Required action →
Transcribe everything in the mailing-list reply about thermocouples on pipe, from "Re: [Vo]:Will tests" down to "Our emails crossed.".

Passage →
Re: [Vo]:Will tests surface mounted thermocouples on pipe
On Wed, Dec 7, 2011 at 3:22 PM, David Roberson dlrober...@aol.com wrote: Jed, to be a good test you would need to have a hot pipe connected metallically a short distance from the cold pipe you were measuring. It would be ideal if you could obtain a heat exchanger and make a setup very much like Rossi's. I do not think anyone would doubt that the temperature of the pipe exterior would reflect that of the water within unless another source of heat is contributing. Dave Sorry, Dave. I didn't mean to duplicate your post and you put it much more compactly. Our emails crossed.

Recorded data →

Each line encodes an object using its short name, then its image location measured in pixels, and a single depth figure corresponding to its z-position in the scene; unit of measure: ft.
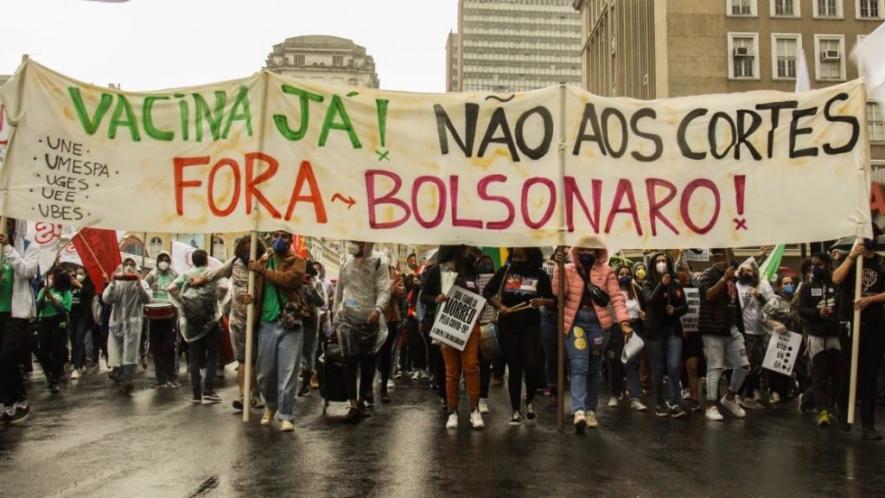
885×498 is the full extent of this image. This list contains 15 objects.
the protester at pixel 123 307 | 41.22
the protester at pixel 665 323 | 31.45
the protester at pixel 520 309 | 27.91
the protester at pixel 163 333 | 40.88
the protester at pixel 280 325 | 27.14
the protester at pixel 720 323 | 31.55
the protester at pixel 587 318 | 27.89
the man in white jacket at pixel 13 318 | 28.19
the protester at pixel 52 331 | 39.68
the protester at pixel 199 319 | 34.68
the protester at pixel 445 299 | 27.48
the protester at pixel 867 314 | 26.63
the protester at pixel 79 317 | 46.96
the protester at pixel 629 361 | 34.27
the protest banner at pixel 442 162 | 27.14
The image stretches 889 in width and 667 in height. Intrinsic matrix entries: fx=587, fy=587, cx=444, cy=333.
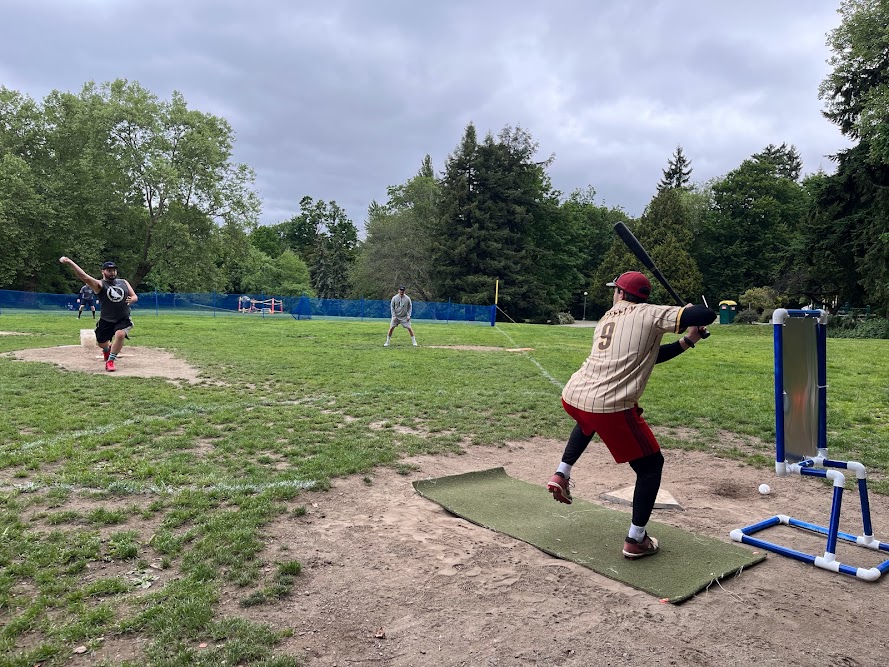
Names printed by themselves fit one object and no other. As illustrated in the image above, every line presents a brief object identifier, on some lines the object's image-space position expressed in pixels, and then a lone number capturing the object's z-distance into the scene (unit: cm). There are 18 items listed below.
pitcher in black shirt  1084
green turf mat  352
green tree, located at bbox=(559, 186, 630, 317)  6662
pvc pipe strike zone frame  383
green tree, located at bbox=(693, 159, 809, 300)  6112
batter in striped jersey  364
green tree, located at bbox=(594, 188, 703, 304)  5822
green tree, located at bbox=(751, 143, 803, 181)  7830
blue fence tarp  3763
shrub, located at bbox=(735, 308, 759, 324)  4678
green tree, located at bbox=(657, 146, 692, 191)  8619
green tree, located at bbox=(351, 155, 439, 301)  5972
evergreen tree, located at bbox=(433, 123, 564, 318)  5575
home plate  488
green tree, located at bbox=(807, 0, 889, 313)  2852
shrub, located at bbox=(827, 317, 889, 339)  2867
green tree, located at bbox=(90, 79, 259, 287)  4375
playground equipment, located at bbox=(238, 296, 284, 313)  4379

Exercise answer →
Re: [Vo]:Will tests surface mounted thermocouples on pipe
On Wed, Dec 7, 2011 at 3:22 PM, David Roberson dlrober...@aol.com wrote: Jed, to be a good test you would need to have a hot pipe connected metallically a short distance from the cold pipe you were measuring. It would be ideal if you could obtain a heat exchanger and make a setup very much like Rossi's. I do not think anyone would doubt that the temperature of the pipe exterior would reflect that of the water within unless another source of heat is contributing. Dave Sorry, Dave. I didn't mean to duplicate your post and you put it much more compactly. Our emails crossed.